Aka Li Hanxiang. Born: China 1926. Died: China, 1997.
Moved from the Hong Kong industry to work in Taiwan during the 1960s. Li cut ties with the Shaws and started up a new company in 1963. He entered a partnership with Union, the distributor of Shaw and Cathay films in Taiwan and founded Grand Pictures, whose Chinese name (Guolian) combined the first character of each partner: Cathay (Guotai) and Union (Lianban).
One of the films he made for the Shaw Brothers studio was The Magnificent Concubine (1962), a 'remake' or retelling of the same Chinese Tang dynasty story as Kenji Mizoguchi's 1955 colour film Yokihi (which had been co-produced by Shaws but had been a commercial failure).
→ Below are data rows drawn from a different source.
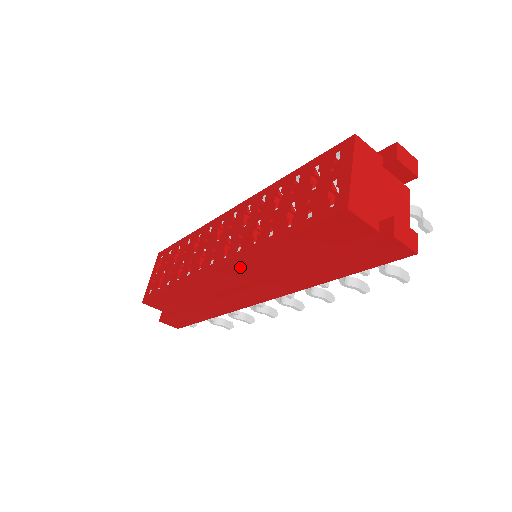
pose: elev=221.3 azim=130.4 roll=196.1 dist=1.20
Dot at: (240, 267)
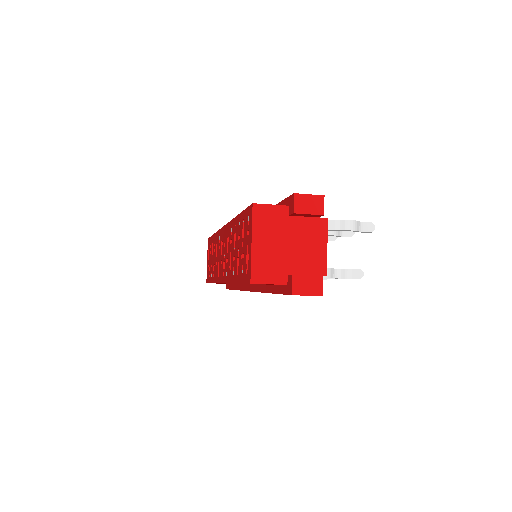
Dot at: occluded
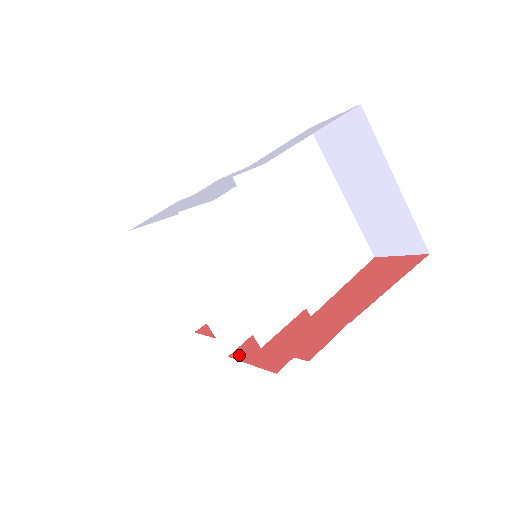
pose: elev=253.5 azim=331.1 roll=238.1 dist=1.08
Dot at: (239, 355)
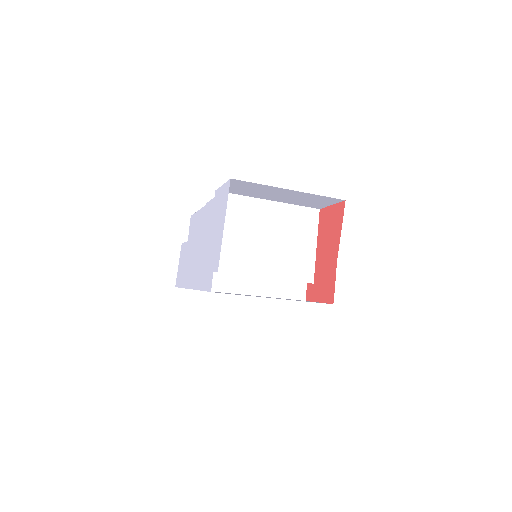
Dot at: occluded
Li’s ideal was to set up a studio with management made up of practicing filmmakers whose decision-making was collaborative rather than dictatorial. Collaborative meant that Grand, a “director-as-producer” company, allowed directors to have more say in production. It also meant that Li himself would direct fewer films (he only made six and a quarter films), to give new directors more opportunities.
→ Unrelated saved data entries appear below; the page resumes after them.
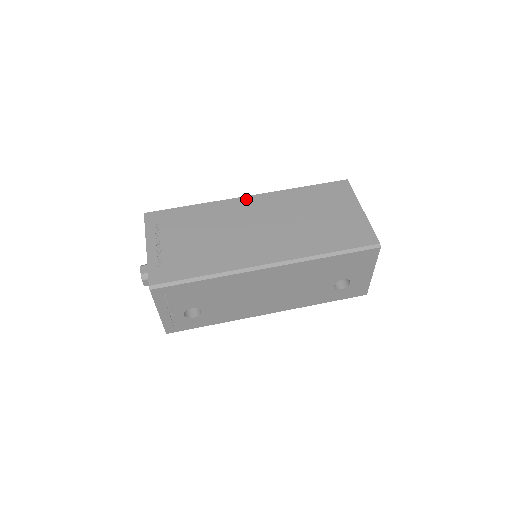
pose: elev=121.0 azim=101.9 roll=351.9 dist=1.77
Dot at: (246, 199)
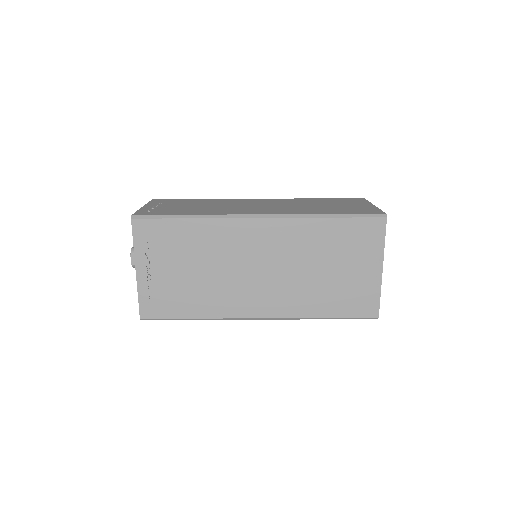
Dot at: (255, 223)
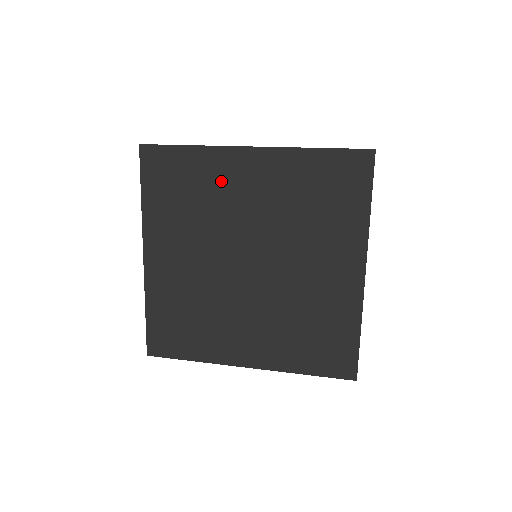
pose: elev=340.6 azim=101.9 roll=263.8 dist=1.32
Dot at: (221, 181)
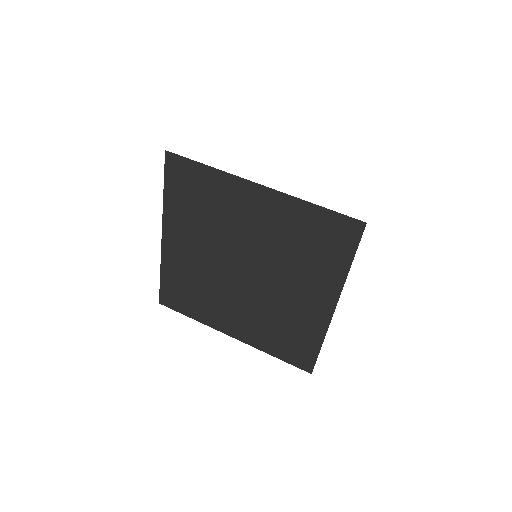
Dot at: (230, 203)
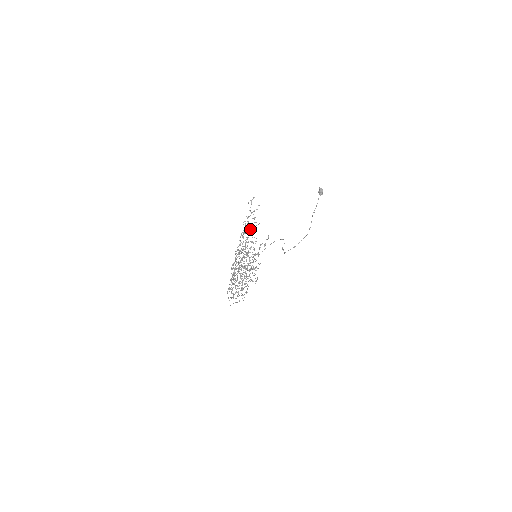
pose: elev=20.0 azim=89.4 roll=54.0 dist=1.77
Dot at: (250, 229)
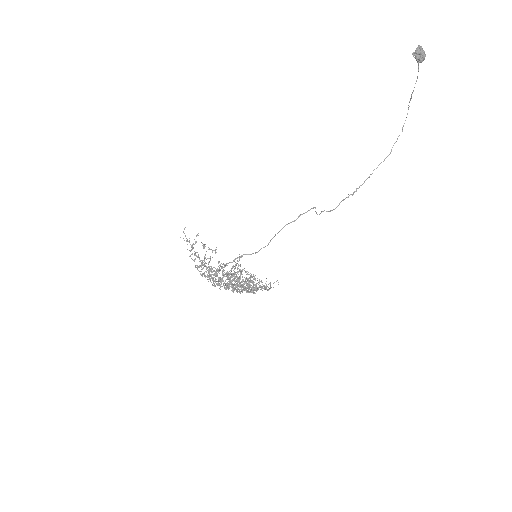
Dot at: (204, 259)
In 1965 Li lost his two major backers. Cathay’s owner Lu Yuntao and Taiwan Studio’s director Long Fang were both killed in a mysterious air crash. By 1966, Li had woefully overspent in the new company’s first years, and Union refused to extend more credit. By 1967, Grand was in serious financial difficulties and broke off from Cathay and Union. Li quickly sought outside funding to maintain production and formed an alliance with another distribution company. Without Union’s powerful distribution network, and lacking the mighty financial backup from Cathay, Li was not able to sustain his quality production. By 1970, Grand Pictures ceased operations. It had made a total of just twenty-two films.